● What the task asks
Please transcribe exactly, and only, the lines of the data below between the line holding "21: (1021, 446)" and the line holding "25: (180, 263)", inclusive.

● Material to process

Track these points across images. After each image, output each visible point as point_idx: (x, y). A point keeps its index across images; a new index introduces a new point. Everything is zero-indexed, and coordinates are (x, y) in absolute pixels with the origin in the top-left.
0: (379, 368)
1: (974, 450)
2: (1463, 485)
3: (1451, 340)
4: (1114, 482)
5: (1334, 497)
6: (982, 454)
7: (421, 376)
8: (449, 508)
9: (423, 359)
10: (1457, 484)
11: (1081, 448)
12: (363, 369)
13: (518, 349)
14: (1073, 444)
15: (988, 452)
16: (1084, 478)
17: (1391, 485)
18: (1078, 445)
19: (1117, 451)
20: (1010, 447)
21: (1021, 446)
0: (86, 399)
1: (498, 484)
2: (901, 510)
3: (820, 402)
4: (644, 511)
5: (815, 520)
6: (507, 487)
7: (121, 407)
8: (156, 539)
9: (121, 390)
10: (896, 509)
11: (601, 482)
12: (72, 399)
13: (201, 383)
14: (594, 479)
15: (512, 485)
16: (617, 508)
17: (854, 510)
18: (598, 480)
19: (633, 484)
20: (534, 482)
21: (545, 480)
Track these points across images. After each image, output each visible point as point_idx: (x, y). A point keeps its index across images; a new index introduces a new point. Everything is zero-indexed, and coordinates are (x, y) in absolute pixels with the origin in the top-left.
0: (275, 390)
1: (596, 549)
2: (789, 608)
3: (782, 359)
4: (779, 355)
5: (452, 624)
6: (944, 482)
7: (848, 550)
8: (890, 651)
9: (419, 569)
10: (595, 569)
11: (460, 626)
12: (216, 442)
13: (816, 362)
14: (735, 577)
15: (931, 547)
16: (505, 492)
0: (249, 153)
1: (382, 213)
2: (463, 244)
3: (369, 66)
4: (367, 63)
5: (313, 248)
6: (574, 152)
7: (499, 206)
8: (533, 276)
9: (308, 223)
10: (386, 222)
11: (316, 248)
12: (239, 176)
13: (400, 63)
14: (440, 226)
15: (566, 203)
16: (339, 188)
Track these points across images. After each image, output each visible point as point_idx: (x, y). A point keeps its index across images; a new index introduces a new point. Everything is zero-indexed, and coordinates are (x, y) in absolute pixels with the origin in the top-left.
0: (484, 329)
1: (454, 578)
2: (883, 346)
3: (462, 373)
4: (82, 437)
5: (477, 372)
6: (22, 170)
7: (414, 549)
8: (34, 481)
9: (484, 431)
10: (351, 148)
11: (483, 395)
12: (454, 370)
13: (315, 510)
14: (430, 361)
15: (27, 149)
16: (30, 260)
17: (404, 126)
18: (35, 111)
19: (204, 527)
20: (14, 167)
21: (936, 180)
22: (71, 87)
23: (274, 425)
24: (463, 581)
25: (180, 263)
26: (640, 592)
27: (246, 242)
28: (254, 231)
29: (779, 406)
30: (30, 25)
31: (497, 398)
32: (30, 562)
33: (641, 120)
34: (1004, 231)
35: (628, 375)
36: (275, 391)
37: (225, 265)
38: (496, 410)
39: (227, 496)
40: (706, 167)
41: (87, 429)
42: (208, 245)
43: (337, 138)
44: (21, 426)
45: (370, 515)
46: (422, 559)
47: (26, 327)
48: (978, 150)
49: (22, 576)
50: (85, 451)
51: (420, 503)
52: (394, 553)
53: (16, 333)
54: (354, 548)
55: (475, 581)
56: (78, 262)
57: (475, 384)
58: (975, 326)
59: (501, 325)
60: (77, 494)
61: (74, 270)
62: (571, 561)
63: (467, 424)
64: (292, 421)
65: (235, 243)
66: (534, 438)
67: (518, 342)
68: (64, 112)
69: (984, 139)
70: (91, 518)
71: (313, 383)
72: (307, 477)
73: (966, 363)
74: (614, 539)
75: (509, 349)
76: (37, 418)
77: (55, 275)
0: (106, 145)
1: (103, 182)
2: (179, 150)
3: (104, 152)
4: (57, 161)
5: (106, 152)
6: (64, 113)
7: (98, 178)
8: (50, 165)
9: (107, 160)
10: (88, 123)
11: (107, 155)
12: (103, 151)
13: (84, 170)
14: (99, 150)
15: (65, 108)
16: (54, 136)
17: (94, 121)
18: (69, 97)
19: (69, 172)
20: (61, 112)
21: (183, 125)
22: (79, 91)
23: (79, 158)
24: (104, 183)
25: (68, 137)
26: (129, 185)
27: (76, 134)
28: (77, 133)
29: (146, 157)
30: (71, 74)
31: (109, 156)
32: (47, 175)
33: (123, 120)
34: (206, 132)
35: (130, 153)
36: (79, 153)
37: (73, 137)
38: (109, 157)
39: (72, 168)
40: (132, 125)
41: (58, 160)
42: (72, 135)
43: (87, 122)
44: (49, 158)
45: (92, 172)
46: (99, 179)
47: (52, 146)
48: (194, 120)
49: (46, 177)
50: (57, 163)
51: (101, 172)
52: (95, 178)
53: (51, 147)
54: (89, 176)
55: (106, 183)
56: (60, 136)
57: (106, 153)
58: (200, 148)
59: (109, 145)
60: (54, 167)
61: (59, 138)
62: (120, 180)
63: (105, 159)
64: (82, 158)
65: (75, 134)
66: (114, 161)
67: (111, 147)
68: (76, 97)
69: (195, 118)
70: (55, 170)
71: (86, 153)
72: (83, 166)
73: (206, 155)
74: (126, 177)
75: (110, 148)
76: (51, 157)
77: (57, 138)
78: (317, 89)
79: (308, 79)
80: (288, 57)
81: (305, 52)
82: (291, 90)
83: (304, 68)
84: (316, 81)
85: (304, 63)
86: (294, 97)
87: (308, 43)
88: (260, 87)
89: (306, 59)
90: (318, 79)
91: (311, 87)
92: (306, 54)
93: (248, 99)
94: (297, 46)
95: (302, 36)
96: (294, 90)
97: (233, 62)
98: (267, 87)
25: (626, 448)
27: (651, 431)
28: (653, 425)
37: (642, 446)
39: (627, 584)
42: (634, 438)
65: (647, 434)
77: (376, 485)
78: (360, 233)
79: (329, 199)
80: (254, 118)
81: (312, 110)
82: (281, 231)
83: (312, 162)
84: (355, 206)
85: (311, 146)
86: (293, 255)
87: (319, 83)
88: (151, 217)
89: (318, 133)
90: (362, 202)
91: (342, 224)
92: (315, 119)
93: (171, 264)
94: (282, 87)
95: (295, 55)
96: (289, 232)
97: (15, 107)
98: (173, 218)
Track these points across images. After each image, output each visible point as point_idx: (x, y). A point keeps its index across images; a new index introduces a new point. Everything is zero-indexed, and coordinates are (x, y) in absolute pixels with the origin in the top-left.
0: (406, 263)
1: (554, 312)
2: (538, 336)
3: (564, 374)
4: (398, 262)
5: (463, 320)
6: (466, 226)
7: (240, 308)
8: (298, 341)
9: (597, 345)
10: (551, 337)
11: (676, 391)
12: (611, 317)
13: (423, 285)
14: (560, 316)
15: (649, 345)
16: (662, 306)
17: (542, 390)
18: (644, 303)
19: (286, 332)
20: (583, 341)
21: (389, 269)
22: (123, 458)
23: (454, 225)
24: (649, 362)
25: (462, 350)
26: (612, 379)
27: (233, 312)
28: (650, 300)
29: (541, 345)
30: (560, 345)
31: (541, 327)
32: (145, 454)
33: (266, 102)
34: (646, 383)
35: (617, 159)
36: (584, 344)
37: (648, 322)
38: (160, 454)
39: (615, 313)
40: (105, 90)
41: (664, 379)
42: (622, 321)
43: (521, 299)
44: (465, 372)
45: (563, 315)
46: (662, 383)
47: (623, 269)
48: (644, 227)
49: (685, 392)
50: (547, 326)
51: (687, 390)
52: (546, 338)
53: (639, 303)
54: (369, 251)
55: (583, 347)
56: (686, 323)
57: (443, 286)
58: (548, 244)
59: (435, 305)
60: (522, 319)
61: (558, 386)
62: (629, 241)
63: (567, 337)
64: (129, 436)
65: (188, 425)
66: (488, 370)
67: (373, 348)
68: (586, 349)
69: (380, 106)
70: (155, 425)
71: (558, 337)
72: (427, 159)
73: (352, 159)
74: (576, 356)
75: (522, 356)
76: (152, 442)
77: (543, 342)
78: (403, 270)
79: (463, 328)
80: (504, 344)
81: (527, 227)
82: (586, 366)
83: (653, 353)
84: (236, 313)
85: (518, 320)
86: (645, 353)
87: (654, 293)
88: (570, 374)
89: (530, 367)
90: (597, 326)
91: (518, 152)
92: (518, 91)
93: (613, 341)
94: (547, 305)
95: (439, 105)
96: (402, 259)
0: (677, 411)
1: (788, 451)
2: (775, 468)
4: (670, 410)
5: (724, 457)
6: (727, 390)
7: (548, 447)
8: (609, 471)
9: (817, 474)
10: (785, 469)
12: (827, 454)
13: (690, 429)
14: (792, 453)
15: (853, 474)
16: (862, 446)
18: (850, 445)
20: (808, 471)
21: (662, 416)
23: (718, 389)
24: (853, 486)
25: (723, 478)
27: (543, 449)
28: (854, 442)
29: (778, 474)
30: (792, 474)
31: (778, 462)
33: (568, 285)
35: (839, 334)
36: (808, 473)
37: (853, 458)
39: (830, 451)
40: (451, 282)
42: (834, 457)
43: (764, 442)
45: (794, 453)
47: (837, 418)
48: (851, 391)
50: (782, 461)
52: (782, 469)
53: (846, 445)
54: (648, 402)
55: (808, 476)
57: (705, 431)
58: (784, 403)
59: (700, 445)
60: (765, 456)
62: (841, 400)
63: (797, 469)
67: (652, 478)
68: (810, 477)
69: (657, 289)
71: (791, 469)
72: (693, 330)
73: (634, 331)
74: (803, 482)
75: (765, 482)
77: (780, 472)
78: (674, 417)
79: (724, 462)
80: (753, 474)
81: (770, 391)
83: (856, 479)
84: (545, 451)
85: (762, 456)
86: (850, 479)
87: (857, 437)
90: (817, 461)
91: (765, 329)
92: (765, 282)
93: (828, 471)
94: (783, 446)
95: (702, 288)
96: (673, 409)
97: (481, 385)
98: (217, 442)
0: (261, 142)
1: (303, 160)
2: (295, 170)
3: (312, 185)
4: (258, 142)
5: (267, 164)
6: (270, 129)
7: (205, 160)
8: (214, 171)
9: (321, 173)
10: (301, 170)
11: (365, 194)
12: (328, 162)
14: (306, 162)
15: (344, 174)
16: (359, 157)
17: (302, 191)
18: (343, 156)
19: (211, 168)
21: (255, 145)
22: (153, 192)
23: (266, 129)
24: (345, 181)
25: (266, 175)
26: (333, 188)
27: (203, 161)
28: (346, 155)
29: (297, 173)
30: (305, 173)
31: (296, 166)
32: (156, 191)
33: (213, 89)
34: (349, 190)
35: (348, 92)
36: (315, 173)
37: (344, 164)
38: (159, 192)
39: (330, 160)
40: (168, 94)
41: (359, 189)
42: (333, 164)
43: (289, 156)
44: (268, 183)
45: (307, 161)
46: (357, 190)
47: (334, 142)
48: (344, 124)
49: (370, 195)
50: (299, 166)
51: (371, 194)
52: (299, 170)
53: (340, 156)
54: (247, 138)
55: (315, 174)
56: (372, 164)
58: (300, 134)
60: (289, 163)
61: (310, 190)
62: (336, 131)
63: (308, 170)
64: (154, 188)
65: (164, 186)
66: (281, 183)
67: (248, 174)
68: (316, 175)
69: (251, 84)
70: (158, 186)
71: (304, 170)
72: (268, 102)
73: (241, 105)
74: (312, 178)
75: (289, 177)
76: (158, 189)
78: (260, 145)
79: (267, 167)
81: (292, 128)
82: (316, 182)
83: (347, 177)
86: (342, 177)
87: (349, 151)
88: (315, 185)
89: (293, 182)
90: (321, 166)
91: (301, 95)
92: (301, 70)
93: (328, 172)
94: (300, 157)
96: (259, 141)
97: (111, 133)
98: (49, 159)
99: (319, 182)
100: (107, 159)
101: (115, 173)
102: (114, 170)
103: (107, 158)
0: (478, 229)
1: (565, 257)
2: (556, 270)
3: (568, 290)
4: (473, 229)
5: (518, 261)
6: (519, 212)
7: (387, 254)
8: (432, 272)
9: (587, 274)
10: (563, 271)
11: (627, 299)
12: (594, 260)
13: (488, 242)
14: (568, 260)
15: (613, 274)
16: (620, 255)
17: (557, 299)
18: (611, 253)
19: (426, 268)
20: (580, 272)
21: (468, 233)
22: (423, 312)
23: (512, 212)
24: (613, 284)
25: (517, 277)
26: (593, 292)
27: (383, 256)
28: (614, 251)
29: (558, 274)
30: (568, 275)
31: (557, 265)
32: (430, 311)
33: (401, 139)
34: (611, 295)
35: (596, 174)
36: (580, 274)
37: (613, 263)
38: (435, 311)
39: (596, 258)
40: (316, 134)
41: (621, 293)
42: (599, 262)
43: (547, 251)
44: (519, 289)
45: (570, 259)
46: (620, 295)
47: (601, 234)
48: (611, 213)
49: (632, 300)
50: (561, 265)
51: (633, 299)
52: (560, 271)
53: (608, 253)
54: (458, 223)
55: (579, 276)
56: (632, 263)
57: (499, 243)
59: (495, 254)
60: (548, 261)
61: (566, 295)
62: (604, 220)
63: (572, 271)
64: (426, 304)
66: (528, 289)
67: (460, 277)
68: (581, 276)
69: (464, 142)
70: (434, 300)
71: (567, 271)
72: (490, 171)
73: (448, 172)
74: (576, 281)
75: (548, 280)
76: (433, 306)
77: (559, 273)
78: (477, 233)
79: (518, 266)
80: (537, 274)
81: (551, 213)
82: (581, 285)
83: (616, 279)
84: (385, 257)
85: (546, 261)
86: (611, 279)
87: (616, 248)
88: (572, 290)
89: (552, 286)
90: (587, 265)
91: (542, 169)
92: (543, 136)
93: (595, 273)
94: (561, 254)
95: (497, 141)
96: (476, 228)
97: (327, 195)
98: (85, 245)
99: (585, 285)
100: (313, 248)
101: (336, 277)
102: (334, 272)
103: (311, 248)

● Answer for this exercise
21: (1021, 446)
0: (86, 399)
1: (498, 484)
2: (901, 510)
3: (820, 402)
4: (644, 511)
5: (815, 520)
6: (507, 487)
7: (121, 407)
8: (156, 539)
9: (121, 390)
10: (896, 509)
11: (601, 482)
12: (72, 399)
13: (201, 383)
14: (594, 479)
15: (512, 485)
16: (617, 508)
17: (854, 510)
18: (598, 480)
19: (633, 484)
20: (534, 482)
21: (545, 480)
Track these points across images. After each image, output each visible point as point_idx: (x, y). A point keeps its index across images; a new index introduces a new point. Everything is zero-indexed, and coordinates are (x, y) in absolute pixels with the origin in the top-left.
0: (275, 390)
1: (596, 549)
2: (789, 608)
3: (782, 359)
4: (779, 355)
5: (452, 624)
6: (944, 482)
7: (848, 550)
8: (890, 651)
9: (419, 569)
10: (595, 569)
11: (460, 626)
12: (216, 442)
13: (816, 362)
14: (735, 577)
15: (931, 547)
16: (505, 492)
0: (249, 153)
1: (382, 213)
2: (463, 244)
3: (369, 66)
4: (367, 63)
5: (313, 248)
6: (574, 152)
7: (499, 206)
8: (533, 276)
9: (308, 223)
10: (386, 222)
11: (316, 248)
12: (239, 176)
13: (400, 63)
14: (440, 226)
15: (566, 203)
16: (339, 188)
Track these points across images. After each image, output each visible point as point_idx: (x, y). A point keeps its index across images; a new index introduces a new point. Everything is zero-indexed, and coordinates are (x, y) in absolute pixels with the origin in the top-left.
0: (484, 329)
1: (454, 578)
2: (883, 346)
3: (462, 373)
4: (82, 437)
5: (477, 372)
6: (22, 170)
7: (414, 549)
8: (34, 481)
9: (484, 431)
10: (351, 148)
11: (483, 395)
12: (454, 370)
13: (315, 510)
14: (430, 361)
15: (27, 149)
16: (30, 260)
17: (404, 126)
18: (35, 111)
19: (204, 527)
20: (14, 167)
21: (936, 180)
22: (71, 87)
23: (274, 425)
24: (463, 581)
25: (180, 263)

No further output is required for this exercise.